WORK TO BE COMPLETED
Can you rewrite the listing below with every "Not defined" changed to "None" and everything else left the same? Leave the pictures out of your answer.

===== RECORDS FOR THE TASK

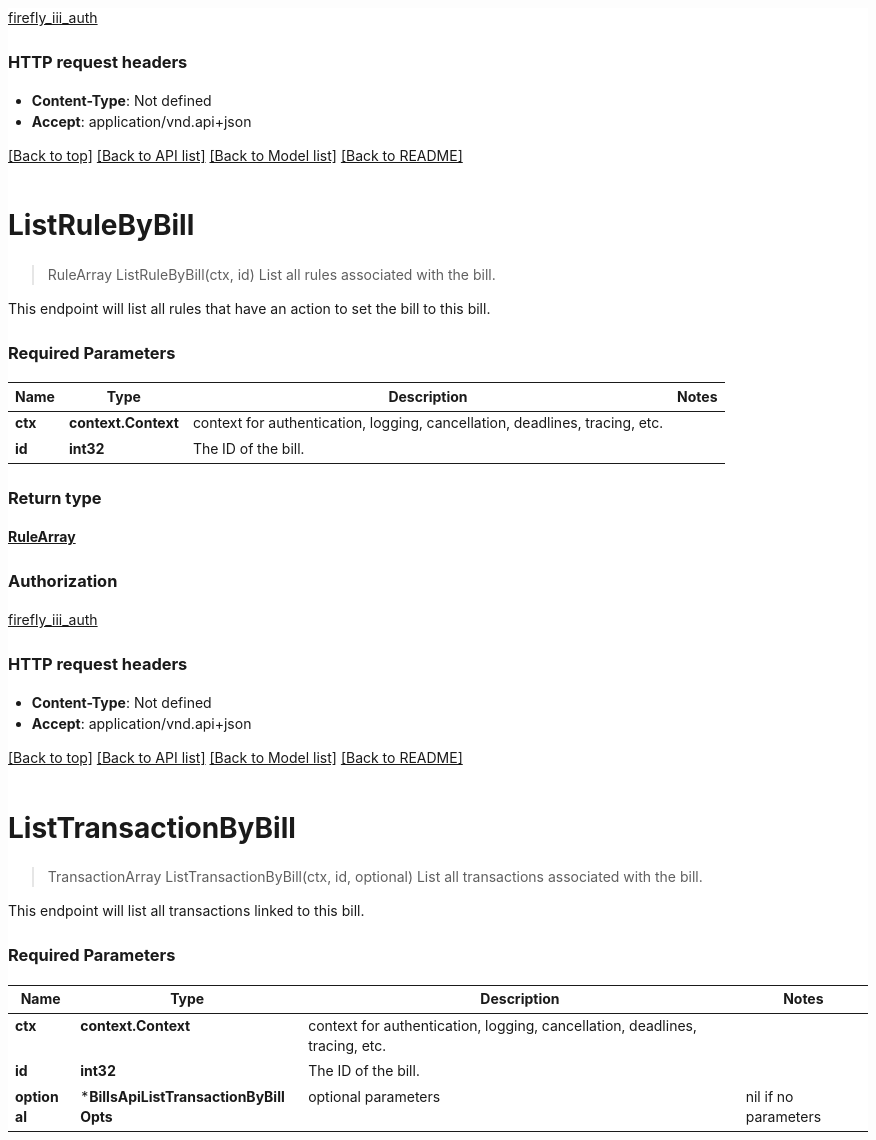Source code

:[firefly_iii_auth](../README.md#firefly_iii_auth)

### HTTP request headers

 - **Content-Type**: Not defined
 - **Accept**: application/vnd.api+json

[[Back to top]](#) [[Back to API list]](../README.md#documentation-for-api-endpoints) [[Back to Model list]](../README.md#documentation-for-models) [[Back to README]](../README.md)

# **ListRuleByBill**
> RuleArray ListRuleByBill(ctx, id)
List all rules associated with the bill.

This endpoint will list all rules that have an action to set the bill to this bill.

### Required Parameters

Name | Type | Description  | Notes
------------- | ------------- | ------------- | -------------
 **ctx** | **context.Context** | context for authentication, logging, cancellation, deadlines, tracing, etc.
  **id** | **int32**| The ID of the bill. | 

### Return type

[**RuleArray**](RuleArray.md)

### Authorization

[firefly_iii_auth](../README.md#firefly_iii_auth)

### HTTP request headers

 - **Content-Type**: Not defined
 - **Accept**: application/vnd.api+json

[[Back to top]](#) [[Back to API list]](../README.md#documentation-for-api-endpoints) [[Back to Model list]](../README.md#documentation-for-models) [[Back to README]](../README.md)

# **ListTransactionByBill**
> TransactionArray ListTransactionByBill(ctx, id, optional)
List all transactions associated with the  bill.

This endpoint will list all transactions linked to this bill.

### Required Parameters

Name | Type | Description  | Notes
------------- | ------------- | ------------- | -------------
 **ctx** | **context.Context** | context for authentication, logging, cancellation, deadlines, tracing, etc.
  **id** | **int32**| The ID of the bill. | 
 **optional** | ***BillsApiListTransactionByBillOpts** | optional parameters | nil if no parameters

==========

EXERCISE ANSWER
Source code

:[firefly_iii_auth](../README.md#firefly_iii_auth)

### HTTP request headers

 - **Content-Type**: None
 - **Accept**: application/vnd.api+json

[[Back to top]](#) [[Back to API list]](../README.md#documentation-for-api-endpoints) [[Back to Model list]](../README.md#documentation-for-models) [[Back to README]](../README.md)

# **ListRuleByBill**
> RuleArray ListRuleByBill(ctx, id)
List all rules associated with the bill.

This endpoint will list all rules that have an action to set the bill to this bill.

### Required Parameters

Name | Type | Description  | Notes
------------- | ------------- | ------------- | -------------
 **ctx** | **context.Context** | context for authentication, logging, cancellation, deadlines, tracing, etc.
  **id** | **int32**| The ID of the bill. | 

### Return type

[**RuleArray**](RuleArray.md)

### Authorization

[firefly_iii_auth](../README.md#firefly_iii_auth)

### HTTP request headers

 - **Content-Type**: None
 - **Accept**: application/vnd.api+json

[[Back to top]](#) [[Back to API list]](../README.md#documentation-for-api-endpoints) [[Back to Model list]](../README.md#documentation-for-models) [[Back to README]](../README.md)

# **ListTransactionByBill**
> TransactionArray ListTransactionByBill(ctx, id, optional)
List all transactions associated with the  bill.

This endpoint will list all transactions linked to this bill.

### Required Parameters

Name | Type | Description  | Notes
------------- | ------------- | ------------- | -------------
 **ctx** | **context.Context** | context for authentication, logging, cancellation, deadlines, tracing, etc.
  **id** | **int32**| The ID of the bill. | 
 **optional** | ***BillsApiListTransactionByBillOpts** | optional parameters | nil if no parameters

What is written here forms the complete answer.